■ Work request ■
Find the line with "Under every image write" in the listing below. Write it out exactly, along with every later line up to the final one.

■ Records provided ■
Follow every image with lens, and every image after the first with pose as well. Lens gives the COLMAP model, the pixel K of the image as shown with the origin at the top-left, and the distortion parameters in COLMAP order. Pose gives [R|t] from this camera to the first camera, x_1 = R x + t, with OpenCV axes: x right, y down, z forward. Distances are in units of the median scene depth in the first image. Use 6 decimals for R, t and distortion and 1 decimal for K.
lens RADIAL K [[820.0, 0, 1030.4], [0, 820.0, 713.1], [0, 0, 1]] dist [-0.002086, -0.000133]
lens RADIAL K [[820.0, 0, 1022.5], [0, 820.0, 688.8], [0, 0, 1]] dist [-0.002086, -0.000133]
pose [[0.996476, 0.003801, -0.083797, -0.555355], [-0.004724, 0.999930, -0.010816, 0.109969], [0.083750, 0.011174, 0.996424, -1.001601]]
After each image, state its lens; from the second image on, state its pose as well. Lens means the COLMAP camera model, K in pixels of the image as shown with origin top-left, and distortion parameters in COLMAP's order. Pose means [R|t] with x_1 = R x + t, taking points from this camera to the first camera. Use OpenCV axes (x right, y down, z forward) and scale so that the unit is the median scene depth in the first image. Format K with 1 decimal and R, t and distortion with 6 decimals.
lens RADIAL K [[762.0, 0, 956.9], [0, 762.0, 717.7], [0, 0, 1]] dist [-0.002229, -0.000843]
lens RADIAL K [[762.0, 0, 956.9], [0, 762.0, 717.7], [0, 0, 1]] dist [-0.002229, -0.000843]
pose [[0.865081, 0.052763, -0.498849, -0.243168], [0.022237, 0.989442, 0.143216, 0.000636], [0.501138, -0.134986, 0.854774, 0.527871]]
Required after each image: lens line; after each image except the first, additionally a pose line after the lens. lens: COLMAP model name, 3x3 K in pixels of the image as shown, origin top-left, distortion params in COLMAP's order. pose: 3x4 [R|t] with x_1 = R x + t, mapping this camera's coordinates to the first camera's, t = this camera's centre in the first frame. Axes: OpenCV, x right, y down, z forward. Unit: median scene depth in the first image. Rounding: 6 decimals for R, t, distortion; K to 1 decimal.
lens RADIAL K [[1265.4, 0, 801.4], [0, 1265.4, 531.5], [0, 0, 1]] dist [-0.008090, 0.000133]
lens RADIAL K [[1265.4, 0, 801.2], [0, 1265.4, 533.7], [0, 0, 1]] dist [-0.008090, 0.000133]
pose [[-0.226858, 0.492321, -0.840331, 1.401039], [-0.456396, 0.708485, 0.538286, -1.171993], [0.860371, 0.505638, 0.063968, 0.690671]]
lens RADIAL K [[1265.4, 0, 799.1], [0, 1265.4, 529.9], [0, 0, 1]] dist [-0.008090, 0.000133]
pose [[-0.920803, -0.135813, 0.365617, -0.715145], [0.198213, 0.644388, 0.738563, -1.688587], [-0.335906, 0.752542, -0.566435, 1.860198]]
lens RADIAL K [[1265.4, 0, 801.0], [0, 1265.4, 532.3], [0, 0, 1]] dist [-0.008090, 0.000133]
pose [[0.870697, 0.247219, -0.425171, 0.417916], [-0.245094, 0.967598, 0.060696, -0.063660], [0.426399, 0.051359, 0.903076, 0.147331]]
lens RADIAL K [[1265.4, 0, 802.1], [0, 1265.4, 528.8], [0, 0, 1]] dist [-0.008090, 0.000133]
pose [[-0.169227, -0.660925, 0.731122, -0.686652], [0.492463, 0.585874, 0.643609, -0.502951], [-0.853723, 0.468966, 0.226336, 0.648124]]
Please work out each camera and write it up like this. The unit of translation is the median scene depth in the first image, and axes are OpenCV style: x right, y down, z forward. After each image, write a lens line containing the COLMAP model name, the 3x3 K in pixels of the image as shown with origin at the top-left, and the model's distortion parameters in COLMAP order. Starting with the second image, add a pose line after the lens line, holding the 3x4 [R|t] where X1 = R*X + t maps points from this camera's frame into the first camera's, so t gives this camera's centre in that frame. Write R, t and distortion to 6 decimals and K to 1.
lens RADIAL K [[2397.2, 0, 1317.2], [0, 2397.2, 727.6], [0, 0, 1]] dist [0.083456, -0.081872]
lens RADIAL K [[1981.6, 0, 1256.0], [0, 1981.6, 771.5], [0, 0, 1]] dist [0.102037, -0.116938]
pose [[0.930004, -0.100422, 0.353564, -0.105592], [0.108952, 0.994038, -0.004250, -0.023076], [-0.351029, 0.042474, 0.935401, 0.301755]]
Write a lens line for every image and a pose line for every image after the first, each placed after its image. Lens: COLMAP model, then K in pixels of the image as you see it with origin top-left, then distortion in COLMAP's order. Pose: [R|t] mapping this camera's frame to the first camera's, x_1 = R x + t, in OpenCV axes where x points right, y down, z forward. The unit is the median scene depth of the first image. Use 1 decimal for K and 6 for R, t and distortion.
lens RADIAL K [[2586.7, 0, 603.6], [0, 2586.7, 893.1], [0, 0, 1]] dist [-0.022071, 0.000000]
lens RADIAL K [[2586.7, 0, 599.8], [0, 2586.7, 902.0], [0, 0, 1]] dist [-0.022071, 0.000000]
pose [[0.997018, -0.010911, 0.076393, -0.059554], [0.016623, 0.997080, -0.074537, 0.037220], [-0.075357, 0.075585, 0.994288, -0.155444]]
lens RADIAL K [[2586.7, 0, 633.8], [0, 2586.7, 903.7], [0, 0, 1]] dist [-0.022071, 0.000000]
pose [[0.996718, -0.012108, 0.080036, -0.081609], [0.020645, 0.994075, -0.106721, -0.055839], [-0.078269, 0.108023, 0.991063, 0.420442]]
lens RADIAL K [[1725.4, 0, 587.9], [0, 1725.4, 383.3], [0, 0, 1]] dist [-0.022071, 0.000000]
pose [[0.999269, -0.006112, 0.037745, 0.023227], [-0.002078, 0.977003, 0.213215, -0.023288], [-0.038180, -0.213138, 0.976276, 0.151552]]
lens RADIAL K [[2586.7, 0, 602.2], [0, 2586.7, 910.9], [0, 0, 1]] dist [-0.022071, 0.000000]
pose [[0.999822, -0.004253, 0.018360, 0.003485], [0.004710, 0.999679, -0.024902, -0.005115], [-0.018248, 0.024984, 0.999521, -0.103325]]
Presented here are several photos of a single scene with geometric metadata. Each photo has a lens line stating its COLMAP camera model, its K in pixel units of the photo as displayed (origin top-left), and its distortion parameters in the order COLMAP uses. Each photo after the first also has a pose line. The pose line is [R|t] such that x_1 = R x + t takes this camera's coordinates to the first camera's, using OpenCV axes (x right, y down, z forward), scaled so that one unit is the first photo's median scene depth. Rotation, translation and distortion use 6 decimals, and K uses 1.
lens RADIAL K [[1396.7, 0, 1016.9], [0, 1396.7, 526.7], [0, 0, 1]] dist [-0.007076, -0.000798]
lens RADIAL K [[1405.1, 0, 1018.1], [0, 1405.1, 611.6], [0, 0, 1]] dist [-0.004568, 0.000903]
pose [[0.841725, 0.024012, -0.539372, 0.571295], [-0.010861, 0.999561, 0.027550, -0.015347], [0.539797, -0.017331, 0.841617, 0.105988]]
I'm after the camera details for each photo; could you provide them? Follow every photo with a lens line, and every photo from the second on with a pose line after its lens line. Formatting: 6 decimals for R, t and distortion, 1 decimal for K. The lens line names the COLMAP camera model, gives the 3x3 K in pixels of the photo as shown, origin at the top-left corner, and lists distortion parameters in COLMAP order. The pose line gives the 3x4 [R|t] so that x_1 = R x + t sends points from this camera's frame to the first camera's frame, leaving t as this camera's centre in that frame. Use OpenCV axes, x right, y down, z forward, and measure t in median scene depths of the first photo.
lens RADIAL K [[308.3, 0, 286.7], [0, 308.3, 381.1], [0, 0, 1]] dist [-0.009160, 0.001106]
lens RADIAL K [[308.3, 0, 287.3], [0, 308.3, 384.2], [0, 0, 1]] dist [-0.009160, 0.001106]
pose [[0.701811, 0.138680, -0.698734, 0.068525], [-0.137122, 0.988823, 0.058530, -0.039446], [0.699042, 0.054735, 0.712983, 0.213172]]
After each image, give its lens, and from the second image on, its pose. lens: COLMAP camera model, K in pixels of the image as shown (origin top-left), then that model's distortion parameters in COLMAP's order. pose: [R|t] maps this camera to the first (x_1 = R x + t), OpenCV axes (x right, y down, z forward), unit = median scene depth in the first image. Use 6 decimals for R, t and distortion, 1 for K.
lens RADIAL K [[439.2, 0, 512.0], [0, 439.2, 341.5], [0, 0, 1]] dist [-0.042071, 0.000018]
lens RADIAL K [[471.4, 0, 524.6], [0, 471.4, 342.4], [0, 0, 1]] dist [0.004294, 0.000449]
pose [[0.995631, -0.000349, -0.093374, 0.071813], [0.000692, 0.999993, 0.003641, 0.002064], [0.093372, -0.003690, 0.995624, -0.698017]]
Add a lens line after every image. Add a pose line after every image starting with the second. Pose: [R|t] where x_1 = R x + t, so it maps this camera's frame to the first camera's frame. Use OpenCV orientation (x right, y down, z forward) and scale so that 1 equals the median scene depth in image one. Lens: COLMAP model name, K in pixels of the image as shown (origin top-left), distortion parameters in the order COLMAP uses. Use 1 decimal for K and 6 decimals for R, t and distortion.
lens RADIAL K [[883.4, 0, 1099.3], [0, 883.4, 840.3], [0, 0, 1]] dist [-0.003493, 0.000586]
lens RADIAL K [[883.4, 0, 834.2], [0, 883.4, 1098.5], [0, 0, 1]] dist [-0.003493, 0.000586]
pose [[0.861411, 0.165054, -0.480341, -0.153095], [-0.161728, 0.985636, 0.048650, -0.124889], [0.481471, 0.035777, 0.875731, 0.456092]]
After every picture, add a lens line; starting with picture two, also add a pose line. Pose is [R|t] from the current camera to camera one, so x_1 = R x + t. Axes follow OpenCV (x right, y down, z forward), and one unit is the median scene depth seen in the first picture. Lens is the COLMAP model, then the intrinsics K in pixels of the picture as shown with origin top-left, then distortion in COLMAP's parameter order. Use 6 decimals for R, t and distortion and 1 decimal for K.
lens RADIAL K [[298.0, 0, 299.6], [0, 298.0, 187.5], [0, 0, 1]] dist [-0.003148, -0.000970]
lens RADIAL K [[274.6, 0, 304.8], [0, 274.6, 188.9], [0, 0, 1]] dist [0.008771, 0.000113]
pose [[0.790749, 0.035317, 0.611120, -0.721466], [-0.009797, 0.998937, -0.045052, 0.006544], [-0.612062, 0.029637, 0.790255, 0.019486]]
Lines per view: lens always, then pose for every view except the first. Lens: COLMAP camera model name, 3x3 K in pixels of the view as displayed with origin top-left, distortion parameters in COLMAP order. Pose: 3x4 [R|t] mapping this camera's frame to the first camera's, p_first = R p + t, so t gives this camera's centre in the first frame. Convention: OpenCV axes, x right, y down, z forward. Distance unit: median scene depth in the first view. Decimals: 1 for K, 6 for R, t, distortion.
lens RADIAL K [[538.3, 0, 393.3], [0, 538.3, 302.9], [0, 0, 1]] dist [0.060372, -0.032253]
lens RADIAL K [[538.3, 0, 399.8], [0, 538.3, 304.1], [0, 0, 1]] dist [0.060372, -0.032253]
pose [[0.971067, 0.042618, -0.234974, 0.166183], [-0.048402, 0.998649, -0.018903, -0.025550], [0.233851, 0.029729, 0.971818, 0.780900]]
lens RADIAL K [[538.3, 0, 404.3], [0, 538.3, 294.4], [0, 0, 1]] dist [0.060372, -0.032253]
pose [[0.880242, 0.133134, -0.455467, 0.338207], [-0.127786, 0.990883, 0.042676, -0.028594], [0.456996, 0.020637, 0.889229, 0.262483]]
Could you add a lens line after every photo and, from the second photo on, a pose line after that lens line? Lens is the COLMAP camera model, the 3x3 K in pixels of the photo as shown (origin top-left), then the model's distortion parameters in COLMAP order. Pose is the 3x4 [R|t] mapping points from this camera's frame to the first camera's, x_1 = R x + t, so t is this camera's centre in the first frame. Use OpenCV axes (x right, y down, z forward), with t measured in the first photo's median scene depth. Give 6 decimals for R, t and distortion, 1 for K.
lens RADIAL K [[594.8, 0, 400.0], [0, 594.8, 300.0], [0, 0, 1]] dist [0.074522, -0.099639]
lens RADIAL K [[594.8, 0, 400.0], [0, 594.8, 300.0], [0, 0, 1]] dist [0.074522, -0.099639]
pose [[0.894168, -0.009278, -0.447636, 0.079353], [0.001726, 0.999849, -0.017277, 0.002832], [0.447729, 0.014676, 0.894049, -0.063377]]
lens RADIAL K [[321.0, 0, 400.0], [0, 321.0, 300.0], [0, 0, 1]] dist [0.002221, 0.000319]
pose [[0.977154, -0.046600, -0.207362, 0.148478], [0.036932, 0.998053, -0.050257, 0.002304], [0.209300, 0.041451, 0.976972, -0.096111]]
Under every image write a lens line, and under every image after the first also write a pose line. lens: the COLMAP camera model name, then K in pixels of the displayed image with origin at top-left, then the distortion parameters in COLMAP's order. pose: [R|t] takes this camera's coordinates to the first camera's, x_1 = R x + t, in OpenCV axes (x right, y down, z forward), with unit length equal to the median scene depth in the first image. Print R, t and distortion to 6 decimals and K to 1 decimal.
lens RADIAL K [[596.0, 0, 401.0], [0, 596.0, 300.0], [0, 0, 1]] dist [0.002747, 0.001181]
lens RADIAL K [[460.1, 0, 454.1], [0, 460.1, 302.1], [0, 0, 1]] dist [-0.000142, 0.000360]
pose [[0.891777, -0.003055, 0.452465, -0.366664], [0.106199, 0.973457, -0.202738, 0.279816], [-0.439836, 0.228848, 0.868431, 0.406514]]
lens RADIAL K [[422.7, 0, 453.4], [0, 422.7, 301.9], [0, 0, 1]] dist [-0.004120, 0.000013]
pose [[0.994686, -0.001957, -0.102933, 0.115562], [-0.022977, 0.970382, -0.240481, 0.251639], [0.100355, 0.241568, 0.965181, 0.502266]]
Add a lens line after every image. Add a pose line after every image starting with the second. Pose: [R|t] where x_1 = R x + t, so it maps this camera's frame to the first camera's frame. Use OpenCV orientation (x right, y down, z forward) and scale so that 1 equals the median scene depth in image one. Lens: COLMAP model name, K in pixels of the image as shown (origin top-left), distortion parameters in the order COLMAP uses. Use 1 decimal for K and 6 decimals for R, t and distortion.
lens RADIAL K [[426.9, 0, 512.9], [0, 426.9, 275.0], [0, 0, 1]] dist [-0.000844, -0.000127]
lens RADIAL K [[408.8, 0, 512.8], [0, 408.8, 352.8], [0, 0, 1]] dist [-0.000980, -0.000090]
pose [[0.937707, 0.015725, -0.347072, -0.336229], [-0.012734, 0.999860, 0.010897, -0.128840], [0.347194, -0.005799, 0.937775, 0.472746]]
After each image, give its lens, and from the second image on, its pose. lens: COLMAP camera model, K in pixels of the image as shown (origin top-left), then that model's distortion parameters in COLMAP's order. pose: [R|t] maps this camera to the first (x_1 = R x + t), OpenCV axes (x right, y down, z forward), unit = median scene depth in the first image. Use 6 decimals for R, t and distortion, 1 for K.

■ Result below ■
Under every image write a lens line, and under every image after the first also write a pose line. lens: the COLMAP camera model name, then K in pixels of the displayed image with origin at top-left, then the distortion parameters in COLMAP's order. pose: [R|t] takes this camera's coordinates to the first camera's, x_1 = R x + t, in OpenCV axes (x right, y down, z forward), with unit length equal to the median scene depth in the first image. Print R, t and distortion to 6 decimals and K to 1 decimal.
lens RADIAL K [[596.0, 0, 401.0], [0, 596.0, 300.0], [0, 0, 1]] dist [0.002747, 0.001181]
lens RADIAL K [[460.1, 0, 454.1], [0, 460.1, 302.1], [0, 0, 1]] dist [-0.000142, 0.000360]
pose [[0.891777, -0.003055, 0.452465, -0.366664], [0.106199, 0.973457, -0.202738, 0.279816], [-0.439836, 0.228848, 0.868431, 0.406514]]
lens RADIAL K [[422.7, 0, 453.4], [0, 422.7, 301.9], [0, 0, 1]] dist [-0.004120, 0.000013]
pose [[0.994686, -0.001957, -0.102933, 0.115562], [-0.022977, 0.970382, -0.240481, 0.251639], [0.100355, 0.241568, 0.965181, 0.502266]]
Add a lens line after every image. Add a pose line after every image starting with the second. Pose: [R|t] where x_1 = R x + t, so it maps this camera's frame to the first camera's frame. Use OpenCV orientation (x right, y down, z forward) and scale so that 1 equals the median scene depth in image one. Lens: COLMAP model name, K in pixels of the image as shown (origin top-left), distortion parameters in the order COLMAP uses. Use 1 decimal for K and 6 decimals for R, t and distortion.
lens RADIAL K [[426.9, 0, 512.9], [0, 426.9, 275.0], [0, 0, 1]] dist [-0.000844, -0.000127]
lens RADIAL K [[408.8, 0, 512.8], [0, 408.8, 352.8], [0, 0, 1]] dist [-0.000980, -0.000090]
pose [[0.937707, 0.015725, -0.347072, -0.336229], [-0.012734, 0.999860, 0.010897, -0.128840], [0.347194, -0.005799, 0.937775, 0.472746]]
After each image, give its lens, and from the second image on, its pose. lens: COLMAP camera model, K in pixels of the image as shown (origin top-left), then that model's distortion parameters in COLMAP's order. pose: [R|t] maps this camera to the first (x_1 = R x + t), OpenCV axes (x right, y down, z forward), unit = median scene depth in the first image. Use 6 decimals for R, t and distortion, 1 for K.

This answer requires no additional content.